▸ Records provided
--- START ---
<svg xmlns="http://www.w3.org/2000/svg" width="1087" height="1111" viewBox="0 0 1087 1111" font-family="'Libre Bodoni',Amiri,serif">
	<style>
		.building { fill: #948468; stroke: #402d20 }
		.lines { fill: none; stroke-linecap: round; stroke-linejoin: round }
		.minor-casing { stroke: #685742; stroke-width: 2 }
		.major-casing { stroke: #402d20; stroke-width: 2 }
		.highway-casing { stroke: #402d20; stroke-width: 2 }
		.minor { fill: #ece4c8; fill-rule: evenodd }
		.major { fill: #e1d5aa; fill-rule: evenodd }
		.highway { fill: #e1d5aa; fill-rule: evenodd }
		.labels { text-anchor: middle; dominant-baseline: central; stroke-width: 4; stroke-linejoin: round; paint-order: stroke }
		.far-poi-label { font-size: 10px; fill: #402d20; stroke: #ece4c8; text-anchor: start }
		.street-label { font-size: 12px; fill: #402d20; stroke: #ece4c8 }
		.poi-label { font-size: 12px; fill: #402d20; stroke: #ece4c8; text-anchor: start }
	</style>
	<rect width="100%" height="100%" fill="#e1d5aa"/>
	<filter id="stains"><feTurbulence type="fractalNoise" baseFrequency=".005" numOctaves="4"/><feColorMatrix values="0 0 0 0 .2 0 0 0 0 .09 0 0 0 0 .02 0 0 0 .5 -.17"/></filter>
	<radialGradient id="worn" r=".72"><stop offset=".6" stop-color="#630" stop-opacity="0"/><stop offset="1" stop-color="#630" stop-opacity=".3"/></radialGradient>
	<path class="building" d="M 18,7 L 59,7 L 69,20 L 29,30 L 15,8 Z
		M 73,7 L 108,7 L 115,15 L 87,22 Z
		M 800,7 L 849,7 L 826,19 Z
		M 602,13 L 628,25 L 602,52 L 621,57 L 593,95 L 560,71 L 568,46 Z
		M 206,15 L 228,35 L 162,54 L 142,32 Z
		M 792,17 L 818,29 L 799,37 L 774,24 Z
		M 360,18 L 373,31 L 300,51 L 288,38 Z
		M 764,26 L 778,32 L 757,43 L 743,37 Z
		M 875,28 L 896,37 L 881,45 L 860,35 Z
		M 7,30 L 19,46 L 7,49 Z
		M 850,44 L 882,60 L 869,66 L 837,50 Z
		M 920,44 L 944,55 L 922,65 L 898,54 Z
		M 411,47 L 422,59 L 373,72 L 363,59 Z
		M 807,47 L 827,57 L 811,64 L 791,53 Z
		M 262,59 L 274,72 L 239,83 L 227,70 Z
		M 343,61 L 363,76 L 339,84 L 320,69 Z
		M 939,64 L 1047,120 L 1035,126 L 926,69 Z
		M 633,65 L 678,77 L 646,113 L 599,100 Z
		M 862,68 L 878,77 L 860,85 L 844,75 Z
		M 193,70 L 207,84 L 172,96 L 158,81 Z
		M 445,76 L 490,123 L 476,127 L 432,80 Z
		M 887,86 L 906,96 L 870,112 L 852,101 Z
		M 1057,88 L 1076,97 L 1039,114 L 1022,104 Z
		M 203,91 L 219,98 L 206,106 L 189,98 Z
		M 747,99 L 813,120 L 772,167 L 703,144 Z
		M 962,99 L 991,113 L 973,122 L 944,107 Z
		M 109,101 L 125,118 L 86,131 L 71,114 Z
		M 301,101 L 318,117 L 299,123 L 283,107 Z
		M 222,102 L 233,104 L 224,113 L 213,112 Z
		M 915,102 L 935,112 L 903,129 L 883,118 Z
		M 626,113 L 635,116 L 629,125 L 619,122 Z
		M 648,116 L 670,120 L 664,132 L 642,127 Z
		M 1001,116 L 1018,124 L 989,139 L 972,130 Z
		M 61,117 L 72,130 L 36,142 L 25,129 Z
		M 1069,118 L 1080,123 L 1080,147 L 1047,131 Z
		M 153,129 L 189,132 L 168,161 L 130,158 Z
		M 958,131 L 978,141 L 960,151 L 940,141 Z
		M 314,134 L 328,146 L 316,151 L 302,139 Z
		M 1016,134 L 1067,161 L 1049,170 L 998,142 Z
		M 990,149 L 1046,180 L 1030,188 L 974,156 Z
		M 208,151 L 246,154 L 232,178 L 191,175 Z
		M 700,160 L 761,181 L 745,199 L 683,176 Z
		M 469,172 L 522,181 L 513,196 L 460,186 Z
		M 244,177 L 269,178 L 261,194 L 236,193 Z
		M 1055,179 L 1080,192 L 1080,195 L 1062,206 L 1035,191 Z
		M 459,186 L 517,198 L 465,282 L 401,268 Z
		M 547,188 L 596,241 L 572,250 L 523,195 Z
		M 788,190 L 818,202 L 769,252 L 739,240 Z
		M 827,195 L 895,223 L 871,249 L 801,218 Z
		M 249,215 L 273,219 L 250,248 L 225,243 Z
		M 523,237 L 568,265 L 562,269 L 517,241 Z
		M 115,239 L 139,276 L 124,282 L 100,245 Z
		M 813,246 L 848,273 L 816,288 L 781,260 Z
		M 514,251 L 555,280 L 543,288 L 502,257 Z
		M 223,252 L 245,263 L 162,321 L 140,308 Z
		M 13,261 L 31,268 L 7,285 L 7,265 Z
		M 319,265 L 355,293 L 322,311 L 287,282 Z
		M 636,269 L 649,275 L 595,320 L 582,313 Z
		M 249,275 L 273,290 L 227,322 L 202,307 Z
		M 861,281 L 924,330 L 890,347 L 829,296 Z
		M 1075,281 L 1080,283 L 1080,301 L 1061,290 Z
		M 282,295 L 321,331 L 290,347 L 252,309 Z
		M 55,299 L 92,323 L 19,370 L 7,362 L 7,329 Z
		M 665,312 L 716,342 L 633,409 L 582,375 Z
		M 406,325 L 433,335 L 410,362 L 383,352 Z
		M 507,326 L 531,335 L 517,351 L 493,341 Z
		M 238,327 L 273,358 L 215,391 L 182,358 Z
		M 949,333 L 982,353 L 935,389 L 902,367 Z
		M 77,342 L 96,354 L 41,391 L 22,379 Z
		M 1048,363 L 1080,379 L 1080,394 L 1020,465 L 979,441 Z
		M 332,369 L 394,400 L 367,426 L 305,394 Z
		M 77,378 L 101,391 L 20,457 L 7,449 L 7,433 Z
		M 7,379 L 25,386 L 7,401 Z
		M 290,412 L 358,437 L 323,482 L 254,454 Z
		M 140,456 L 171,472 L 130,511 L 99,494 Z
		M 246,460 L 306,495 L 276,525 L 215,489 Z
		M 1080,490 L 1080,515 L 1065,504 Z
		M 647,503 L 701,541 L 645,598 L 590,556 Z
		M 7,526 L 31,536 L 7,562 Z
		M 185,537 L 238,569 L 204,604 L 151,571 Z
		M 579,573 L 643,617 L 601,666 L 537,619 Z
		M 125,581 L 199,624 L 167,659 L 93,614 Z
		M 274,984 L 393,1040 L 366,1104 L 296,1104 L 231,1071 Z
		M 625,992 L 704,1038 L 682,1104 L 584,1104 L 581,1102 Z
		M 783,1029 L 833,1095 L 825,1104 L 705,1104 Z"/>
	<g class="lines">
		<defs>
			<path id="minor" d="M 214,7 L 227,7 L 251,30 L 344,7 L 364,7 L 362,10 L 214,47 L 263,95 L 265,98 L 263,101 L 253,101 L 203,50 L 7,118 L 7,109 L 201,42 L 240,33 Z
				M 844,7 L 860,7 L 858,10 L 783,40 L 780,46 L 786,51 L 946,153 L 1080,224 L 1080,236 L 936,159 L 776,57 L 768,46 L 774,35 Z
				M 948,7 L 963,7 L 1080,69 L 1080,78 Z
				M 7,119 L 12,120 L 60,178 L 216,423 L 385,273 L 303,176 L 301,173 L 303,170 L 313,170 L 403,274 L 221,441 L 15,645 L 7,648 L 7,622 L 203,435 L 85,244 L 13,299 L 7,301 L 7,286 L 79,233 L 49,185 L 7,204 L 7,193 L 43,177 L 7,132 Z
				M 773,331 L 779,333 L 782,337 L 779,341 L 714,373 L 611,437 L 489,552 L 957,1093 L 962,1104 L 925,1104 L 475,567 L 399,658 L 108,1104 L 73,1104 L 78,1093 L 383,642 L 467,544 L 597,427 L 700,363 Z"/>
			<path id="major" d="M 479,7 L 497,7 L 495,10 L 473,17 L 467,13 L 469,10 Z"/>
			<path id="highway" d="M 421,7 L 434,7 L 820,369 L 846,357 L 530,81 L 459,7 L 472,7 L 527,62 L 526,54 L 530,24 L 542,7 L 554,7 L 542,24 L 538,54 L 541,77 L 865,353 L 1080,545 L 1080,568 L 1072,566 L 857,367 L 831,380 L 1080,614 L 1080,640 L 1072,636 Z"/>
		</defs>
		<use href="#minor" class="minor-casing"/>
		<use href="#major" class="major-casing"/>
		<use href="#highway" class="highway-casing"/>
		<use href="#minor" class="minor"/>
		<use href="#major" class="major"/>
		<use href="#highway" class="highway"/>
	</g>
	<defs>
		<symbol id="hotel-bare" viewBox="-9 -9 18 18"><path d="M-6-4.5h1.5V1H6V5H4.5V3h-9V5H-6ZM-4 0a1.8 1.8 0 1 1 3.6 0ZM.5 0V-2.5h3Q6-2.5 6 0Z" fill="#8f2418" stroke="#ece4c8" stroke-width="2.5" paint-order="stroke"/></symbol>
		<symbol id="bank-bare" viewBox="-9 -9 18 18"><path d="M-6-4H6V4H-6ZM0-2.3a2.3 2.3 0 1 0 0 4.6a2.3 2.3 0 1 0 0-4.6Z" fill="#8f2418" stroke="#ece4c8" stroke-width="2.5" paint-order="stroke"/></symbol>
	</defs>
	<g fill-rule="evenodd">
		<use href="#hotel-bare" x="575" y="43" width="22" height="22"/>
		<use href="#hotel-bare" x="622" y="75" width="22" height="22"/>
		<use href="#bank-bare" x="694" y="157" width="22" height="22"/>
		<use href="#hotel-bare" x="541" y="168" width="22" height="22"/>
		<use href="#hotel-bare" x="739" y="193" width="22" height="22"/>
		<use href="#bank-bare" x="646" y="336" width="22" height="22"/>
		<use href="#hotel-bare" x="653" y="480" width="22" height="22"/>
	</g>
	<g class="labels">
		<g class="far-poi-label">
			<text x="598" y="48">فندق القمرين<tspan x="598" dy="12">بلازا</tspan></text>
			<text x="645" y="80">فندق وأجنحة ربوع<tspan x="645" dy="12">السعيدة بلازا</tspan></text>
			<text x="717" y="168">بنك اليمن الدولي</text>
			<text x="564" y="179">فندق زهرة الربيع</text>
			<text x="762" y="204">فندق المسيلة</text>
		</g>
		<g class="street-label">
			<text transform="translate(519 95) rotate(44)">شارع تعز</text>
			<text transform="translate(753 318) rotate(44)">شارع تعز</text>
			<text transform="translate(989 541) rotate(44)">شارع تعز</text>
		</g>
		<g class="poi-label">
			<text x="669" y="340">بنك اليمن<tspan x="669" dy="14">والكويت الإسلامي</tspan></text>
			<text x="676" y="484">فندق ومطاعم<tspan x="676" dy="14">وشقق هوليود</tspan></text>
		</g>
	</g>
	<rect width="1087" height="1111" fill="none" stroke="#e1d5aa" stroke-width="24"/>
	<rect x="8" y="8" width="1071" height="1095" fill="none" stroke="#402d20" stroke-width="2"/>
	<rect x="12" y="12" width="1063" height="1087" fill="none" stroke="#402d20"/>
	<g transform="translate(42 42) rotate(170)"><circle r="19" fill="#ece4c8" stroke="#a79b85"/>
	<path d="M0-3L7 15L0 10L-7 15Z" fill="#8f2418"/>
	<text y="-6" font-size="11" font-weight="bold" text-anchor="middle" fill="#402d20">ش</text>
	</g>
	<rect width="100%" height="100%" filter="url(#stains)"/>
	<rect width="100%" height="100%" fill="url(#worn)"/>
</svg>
--- END ---
▸ Problem requirements
Within the material above, extract exactly the lines that start at the line containing "M 109,101 L 125,118 L 86,131 L 71,114 Z" and stop after the line containing "M 314,134 L 328,146 L 316,151 L 302,139 Z", and only those.

▸ Completed task
		M 109,101 L 125,118 L 86,131 L 71,114 Z
		M 301,101 L 318,117 L 299,123 L 283,107 Z
		M 222,102 L 233,104 L 224,113 L 213,112 Z
		M 915,102 L 935,112 L 903,129 L 883,118 Z
		M 626,113 L 635,116 L 629,125 L 619,122 Z
		M 648,116 L 670,120 L 664,132 L 642,127 Z
		M 1001,116 L 1018,124 L 989,139 L 972,130 Z
		M 61,117 L 72,130 L 36,142 L 25,129 Z
		M 1069,118 L 1080,123 L 1080,147 L 1047,131 Z
		M 153,129 L 189,132 L 168,161 L 130,158 Z
		M 958,131 L 978,141 L 960,151 L 940,141 Z
		M 314,134 L 328,146 L 316,151 L 302,139 Z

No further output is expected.